== Given information ==
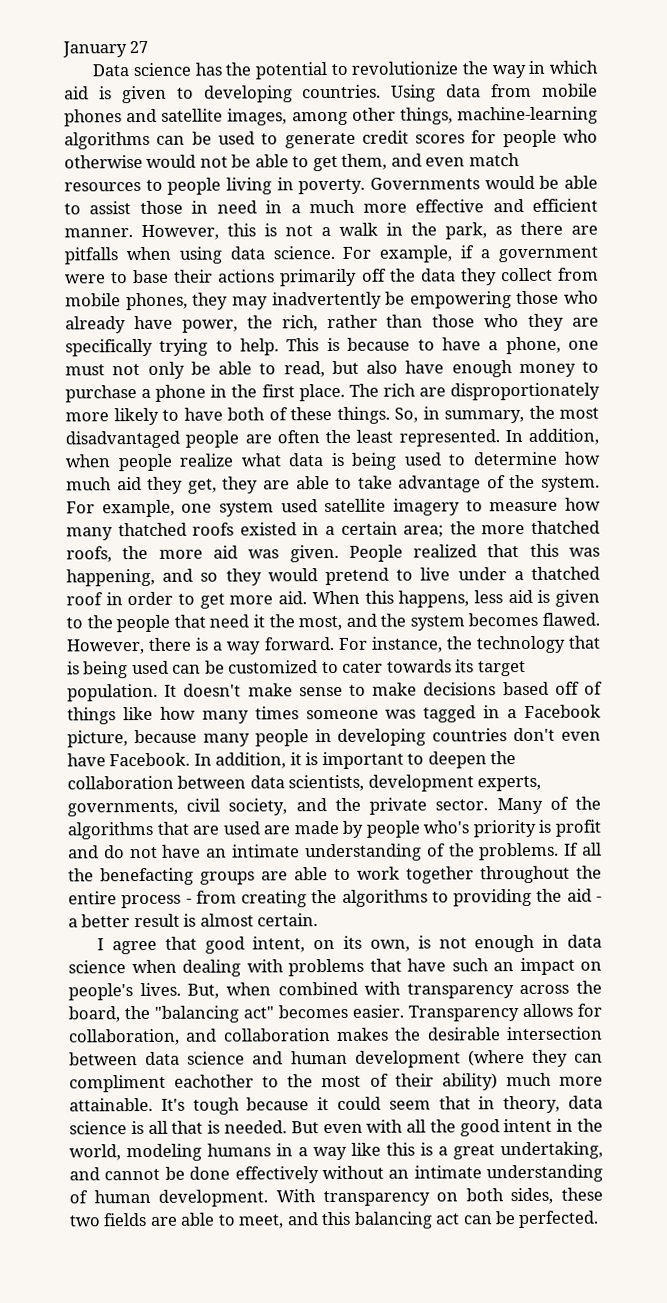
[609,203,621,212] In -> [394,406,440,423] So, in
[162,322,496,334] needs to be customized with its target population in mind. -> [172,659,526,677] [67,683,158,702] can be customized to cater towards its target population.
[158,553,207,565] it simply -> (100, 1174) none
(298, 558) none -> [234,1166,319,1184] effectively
===
== Given information ==
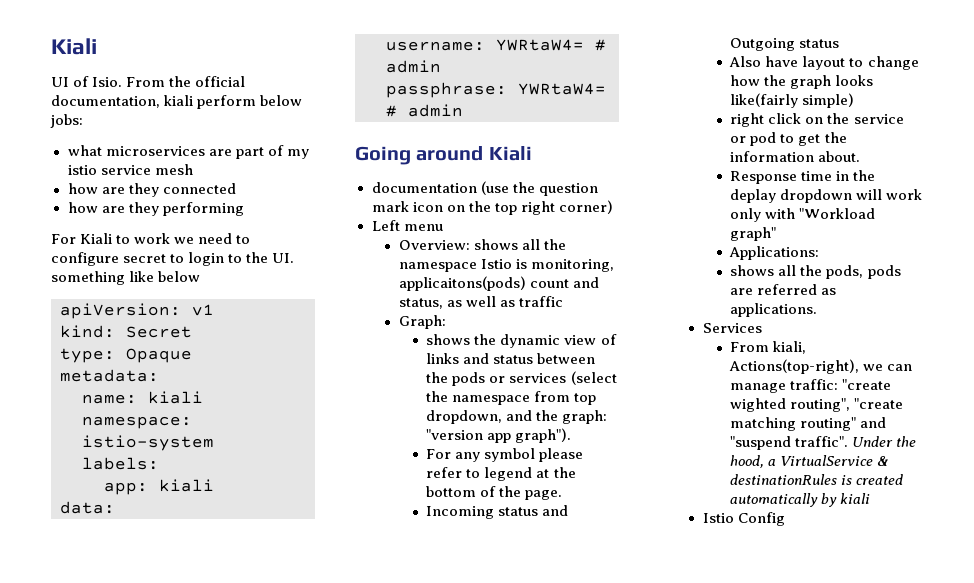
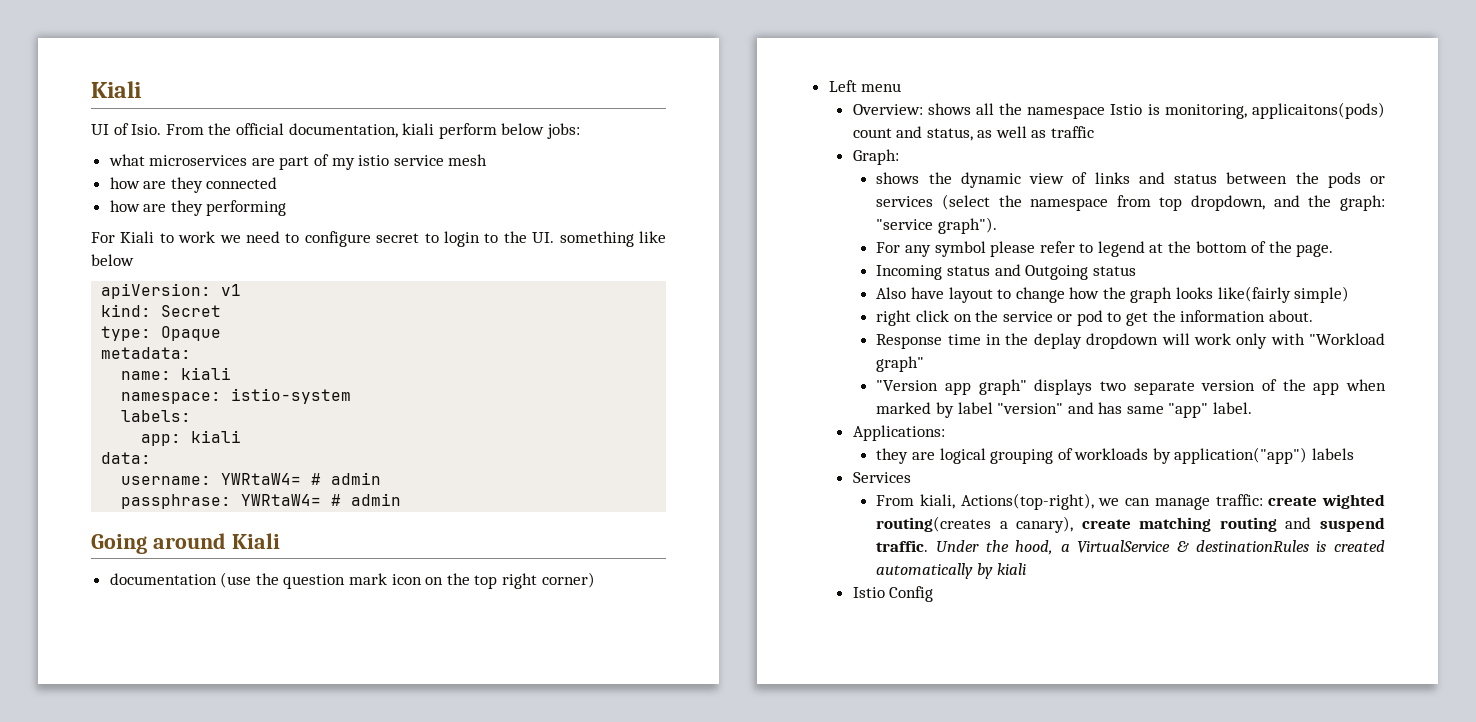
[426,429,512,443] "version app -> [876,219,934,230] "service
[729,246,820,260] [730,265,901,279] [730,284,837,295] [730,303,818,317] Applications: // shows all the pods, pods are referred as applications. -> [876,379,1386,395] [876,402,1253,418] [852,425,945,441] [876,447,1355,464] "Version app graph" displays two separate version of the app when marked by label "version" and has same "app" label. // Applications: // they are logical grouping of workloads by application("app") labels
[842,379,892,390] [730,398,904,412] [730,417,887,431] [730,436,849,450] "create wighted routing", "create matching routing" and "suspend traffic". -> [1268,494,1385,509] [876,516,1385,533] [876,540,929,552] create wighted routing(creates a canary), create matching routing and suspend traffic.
===
== Given information ==
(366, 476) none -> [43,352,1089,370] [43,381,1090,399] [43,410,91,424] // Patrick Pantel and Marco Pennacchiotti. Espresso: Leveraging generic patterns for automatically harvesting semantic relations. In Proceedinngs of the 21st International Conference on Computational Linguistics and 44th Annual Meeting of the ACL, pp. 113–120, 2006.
===
Your task: Find the word "version" in the entries above. Copy every line that has it.

Result:
[426,429,512,443] "version app -> [876,219,934,230] "service
[729,246,820,260] [730,265,901,279] [730,284,837,295] [730,303,818,317] Applications: // shows all the pods, pods are referred as applications. -> [876,379,1386,395] [876,402,1253,418] [852,425,945,441] [876,447,1355,464] "Version app graph" displays two separate version of the app when marked by label "version" and has same "app" label. // Applications: // they are logical grouping of workloads by application("app") labels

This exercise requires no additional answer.